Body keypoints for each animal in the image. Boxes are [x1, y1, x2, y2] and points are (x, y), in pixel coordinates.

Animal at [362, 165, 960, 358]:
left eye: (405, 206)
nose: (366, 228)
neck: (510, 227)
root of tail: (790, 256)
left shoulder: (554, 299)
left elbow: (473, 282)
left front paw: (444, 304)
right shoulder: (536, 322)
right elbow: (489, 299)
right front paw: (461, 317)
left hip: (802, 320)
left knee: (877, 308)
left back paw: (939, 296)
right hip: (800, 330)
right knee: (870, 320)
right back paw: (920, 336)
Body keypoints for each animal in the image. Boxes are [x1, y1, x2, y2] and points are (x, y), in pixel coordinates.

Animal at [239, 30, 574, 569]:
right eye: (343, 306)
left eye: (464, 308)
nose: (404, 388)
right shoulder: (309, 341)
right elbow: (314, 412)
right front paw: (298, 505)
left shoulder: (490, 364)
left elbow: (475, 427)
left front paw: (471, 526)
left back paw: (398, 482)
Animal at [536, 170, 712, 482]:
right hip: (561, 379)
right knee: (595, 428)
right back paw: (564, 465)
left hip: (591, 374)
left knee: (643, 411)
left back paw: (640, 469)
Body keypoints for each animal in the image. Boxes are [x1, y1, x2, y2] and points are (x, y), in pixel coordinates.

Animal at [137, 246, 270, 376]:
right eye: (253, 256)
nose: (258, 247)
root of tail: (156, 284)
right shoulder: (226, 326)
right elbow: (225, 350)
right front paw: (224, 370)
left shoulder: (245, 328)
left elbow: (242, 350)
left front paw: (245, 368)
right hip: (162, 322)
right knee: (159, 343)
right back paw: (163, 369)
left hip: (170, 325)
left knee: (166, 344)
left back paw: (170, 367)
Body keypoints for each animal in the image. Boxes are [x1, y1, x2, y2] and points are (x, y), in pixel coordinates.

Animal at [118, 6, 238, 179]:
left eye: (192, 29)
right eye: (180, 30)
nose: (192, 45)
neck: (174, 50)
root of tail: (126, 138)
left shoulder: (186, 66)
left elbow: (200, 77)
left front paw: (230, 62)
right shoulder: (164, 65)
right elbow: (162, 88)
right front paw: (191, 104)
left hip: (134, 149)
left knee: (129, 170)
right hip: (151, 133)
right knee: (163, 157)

------------

*WHAT THE TASK ASKS*.
Collect the lines of the data that carry the word "back".

*RESULT OF THIS TASK*.
left back paw: (939, 296)
right back paw: (920, 336)
left back paw: (398, 482)
right back paw: (564, 465)
left back paw: (640, 469)
right back paw: (163, 369)
left back paw: (170, 367)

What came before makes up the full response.